During this time, (August 15th to be exact, which was the day that Michael was officially no longer the Youth Pastor but now the Executive Pastor at CrossPointe, and exactly 3 years since the miscarriage) we were approached by someone about adoption. We had prayed about adoption many times and we have always felt that this is something God is leading us towards one day. But, as soon as this opportunity opened up, God closed that door because the couple decided to keep the baby instead of giving it up for adoption.

That Wednesday, I had to go in to have blood drawn to see if the medication was working and on that Friday, August 20th, I got a call from the nurse at my doctor's office. I let it go to voicemail because I was at work, but I called back during my planning period that morning. The nurse proceeded to tell me that the medication had worked and then she paused briefly before saying I was pregnant. I was completely shocked and couldn't stop shaking. I told Michael over lunch that day but we didn't want to tell anyone else until we had an ultrasound to make sure everything was fine, which it was. We still waited until I was 12 weeks before sharing our exciting news with everyone (although we had told family and close friends by this point so that they could be praying for us).

I was pretty nervous at the beginning of the pregnancy because of the previous miscarriage, but quickly had to give those fears over to the Lord and sit back and just enjoy the pregnancy. I wasn't sick at all during those nine months, just extremely exhausted. The pregnancy flew by way too quickly and on April 9, 2011 (exactly three weeks before my due date), Micah Ethan was finally here......an answer to prayer and proof that our God is faithful!!

Monday, June 27, 2011

Where does the time go?

It's been over two years since I lasted posted anything on my blog and so much has happened in those two years.

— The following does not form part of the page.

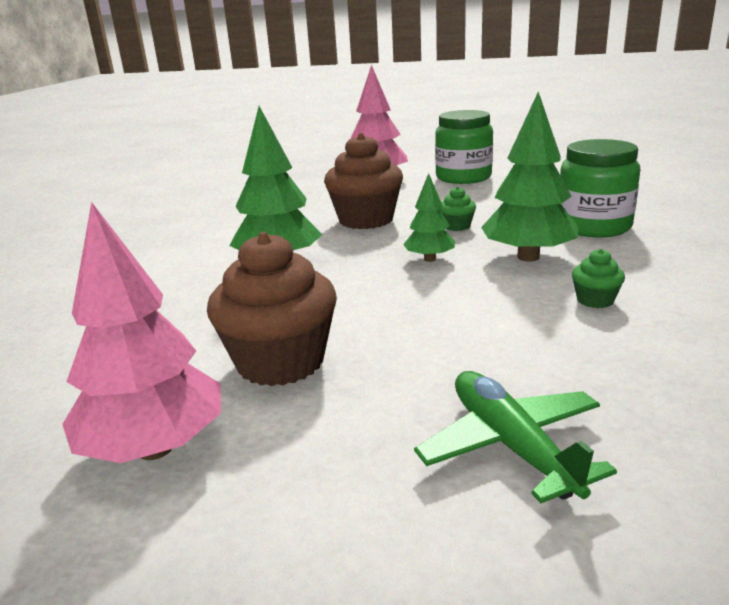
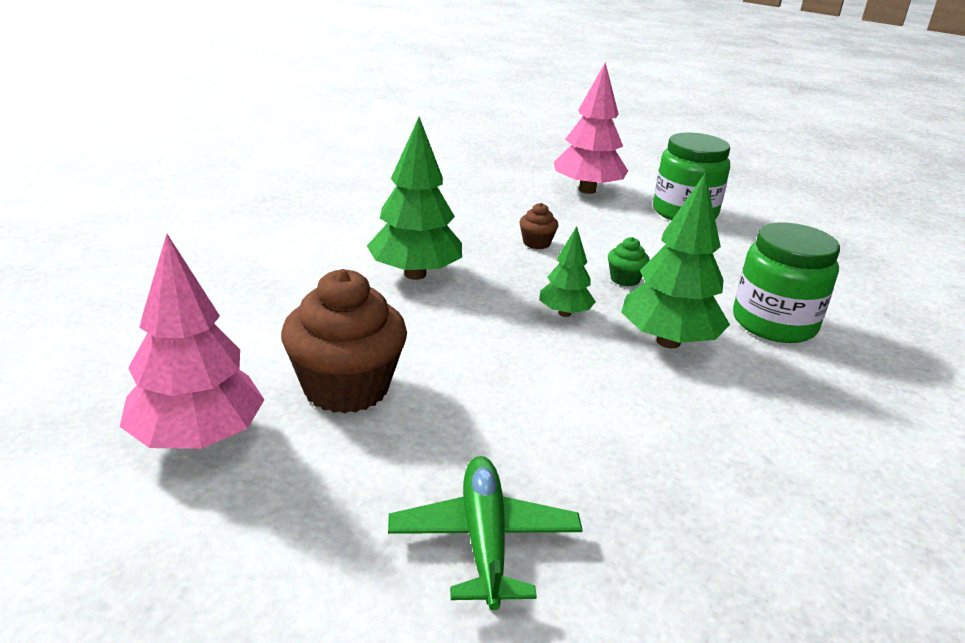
camera: 15 degrees right, 5 degrees up
brown cupcake [324,133,403,229] -> brown cupcake [519,203,558,249], size x0.45
green cupcake [572,249,625,308] -> none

For the sake of friends and family that live out of town, I am going to try to be better about updating the blog more often. I spent some time this morning looking back over the old blog posts and I was flooded with so many memories of building our house (which we have lived in now for almost 3 years), working with the youth (which we no longer do now since Michael's new position at the church last August), and working on the new church building (which we have been in now for 2 years).
I can't believe Michael and I have been back in Valdosta and serving at CrossPointe Church for 4 years now. So much has happened in those wonderful four years and we have been so blessed. We love our CrossPointe family and the journey that God has taken us on with the wonderful staff here and our amazing church family. I'm so excited about what God has in store.

More to come soon on what's happening now in the Buffaloe family!!